■ Brief ■
Only one stretch of the data below is wanted: the lines starting at the one with "(a) Personal wireless" and ending at the one with "(c) Open Air", both included, given again exactly.

──────────

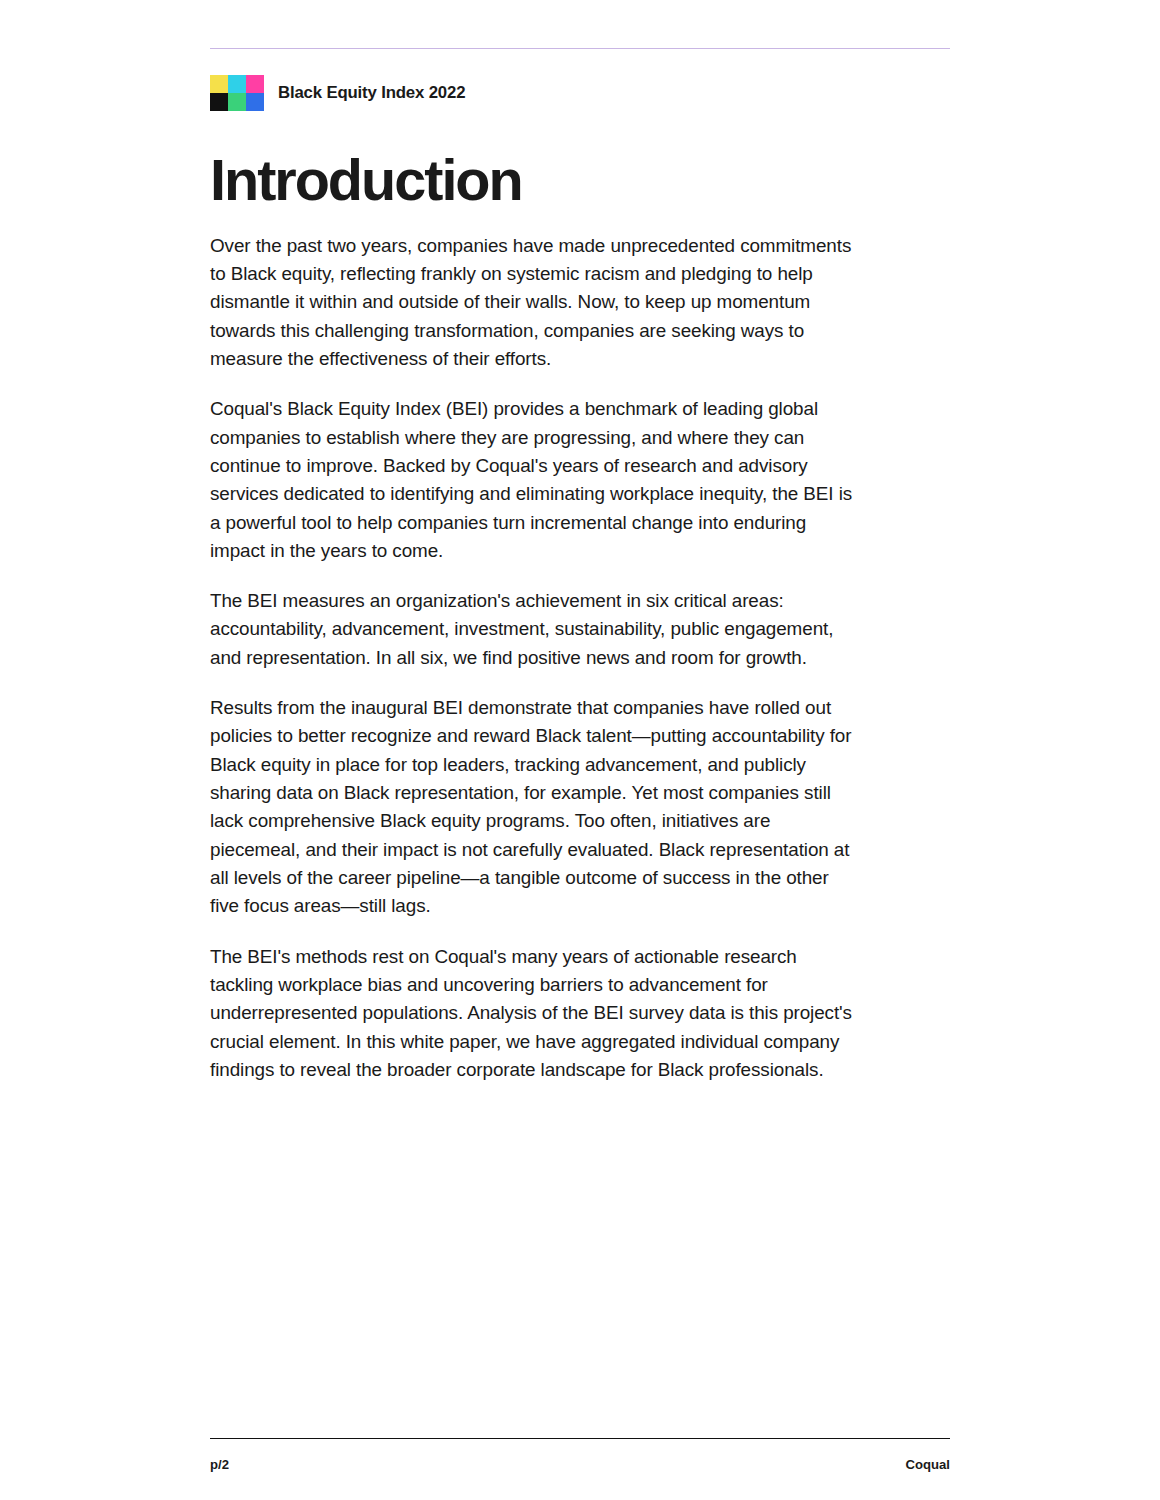Black Equity Index 2022
Introduction
Over the past two years, companies have made unprecedented commitments to Black equity, reflecting frankly on systemic racism and pledging to help dismantle it within and outside of their walls. Now, to keep up momentum towards this challenging transformation, companies are seeking ways to measure the effectiveness of their efforts.
Coqual's Black Equity Index (BEI) provides a benchmark of leading global companies to establish where they are progressing, and where they can continue to improve. Backed by Coqual's years of research and advisory services dedicated to identifying and eliminating workplace inequity, the BEI is a powerful tool to help companies turn incremental change into enduring impact in the years to come.
The BEI measures an organization's achievement in six critical areas: accountability, advancement, investment, sustainability, public engagement, and representation. In all six, we find positive news and room for growth.
Results from the inaugural BEI demonstrate that companies have rolled out policies to better recognize and reward Black talent—putting accountability for Black equity in place for top leaders, tracking advancement, and publicly sharing data on Black representation, for example. Yet most companies still lack comprehensive Black equity programs. Too often, initiatives are piecemeal, and their impact is not carefully evaluated. Black representation at all levels of the career pipeline—a tangible outcome of success in the other five focus areas—still lags.
The BEI's methods rest on Coqual's many years of actionable research tackling workplace bias and uncovering barriers to advancement for underrepresented populations. Analysis of the BEI survey data is this project's crucial element. In this white paper, we have aggregated individual company findings to reveal the broader corporate landscape for Black professionals.
p/2 Coqual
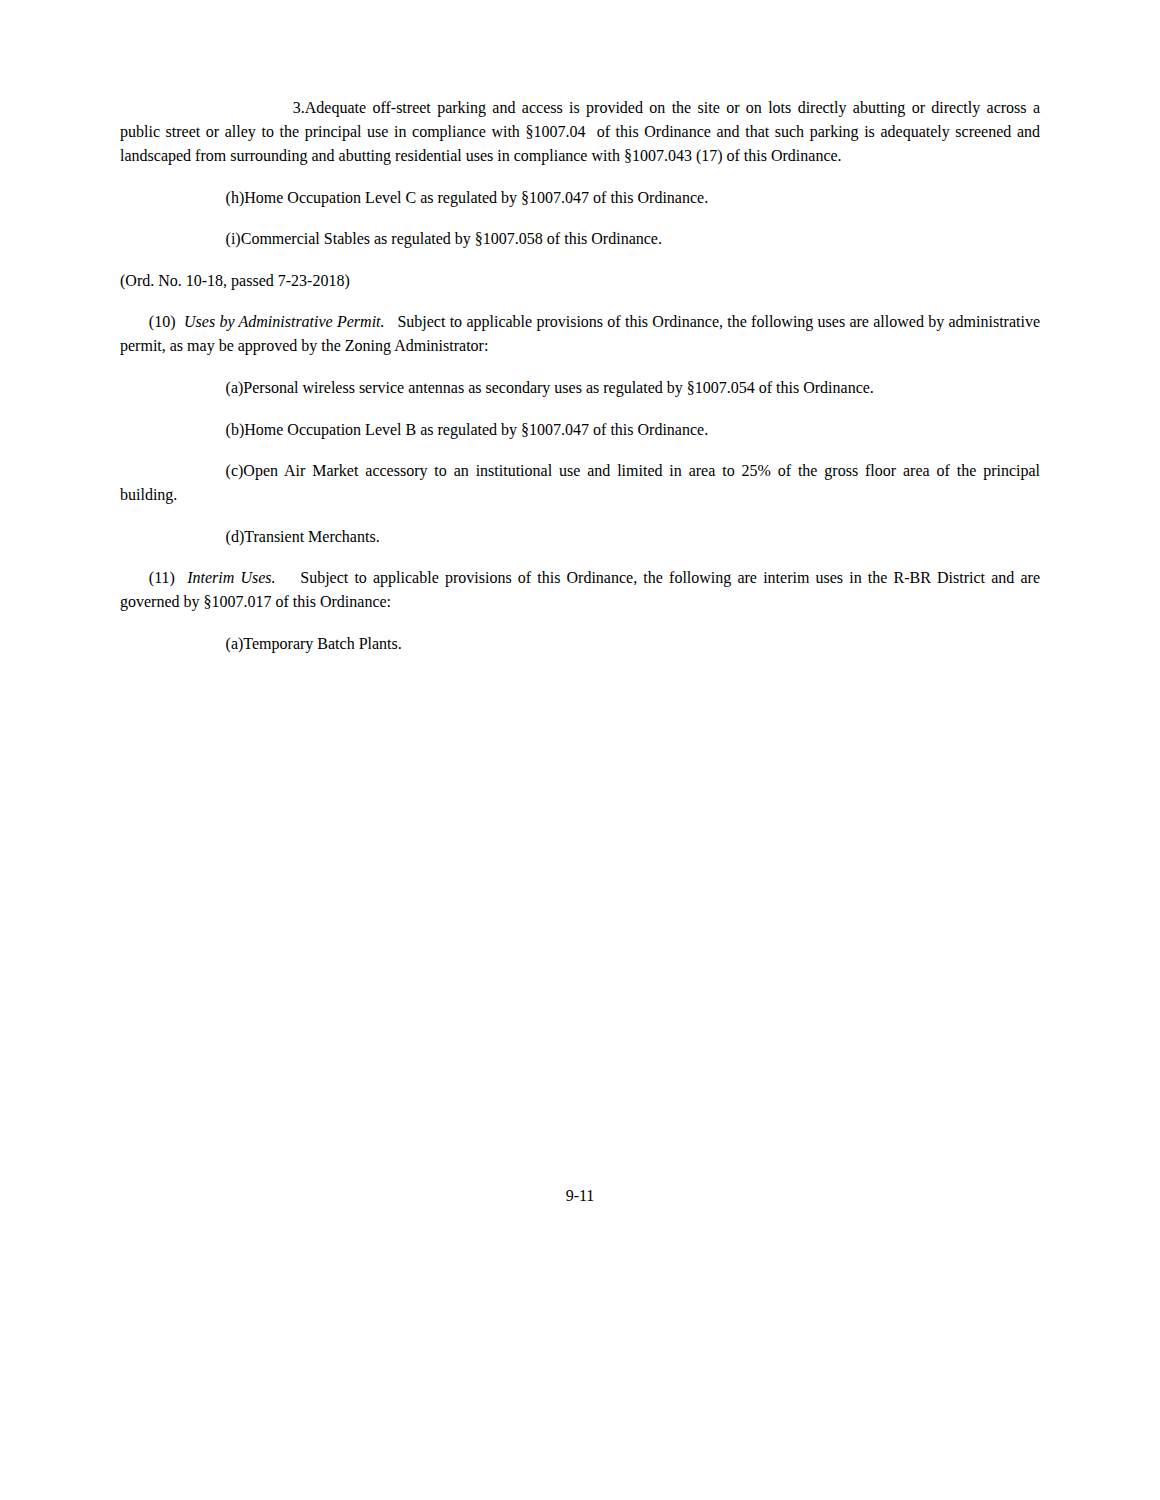3. Adequate off-street parking and access is provided on the site or on lots directly abutting or directly across a public street or alley to the principal use in compliance with §1007.04 of this Ordinance and that such parking is adequately screened and landscaped from surrounding and abutting residential uses in compliance with §1007.043 (17) of this Ordinance.
(h) Home Occupation Level C as regulated by §1007.047 of this Ordinance.
(i) Commercial Stables as regulated by §1007.058 of this Ordinance.
(Ord. No. 10-18, passed 7-23-2018)
(10) Uses by Administrative Permit. Subject to applicable provisions of this Ordinance, the following uses are allowed by administrative permit, as may be approved by the Zoning Administrator:
(a) Personal wireless service antennas as secondary uses as regulated by §1007.054 of this Ordinance.
(b) Home Occupation Level B as regulated by §1007.047 of this Ordinance.
(c) Open Air Market accessory to an institutional use and limited in area to 25% of the gross floor area of the principal building.
(d) Transient Merchants.
(11) Interim Uses. Subject to applicable provisions of this Ordinance, the following are interim uses in the R-BR District and are governed by §1007.017 of this Ordinance:
(a) Temporary Batch Plants.
9-11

──────────

■ Response to this task ■
(a) Personal wireless service antennas as secondary uses as regulated by §1007.054 of this Ordinance.
(b) Home Occupation Level B as regulated by §1007.047 of this Ordinance.
(c) Open Air Market accessory to an institutional use and limited in area to 25% of the gross floor area of the principal building.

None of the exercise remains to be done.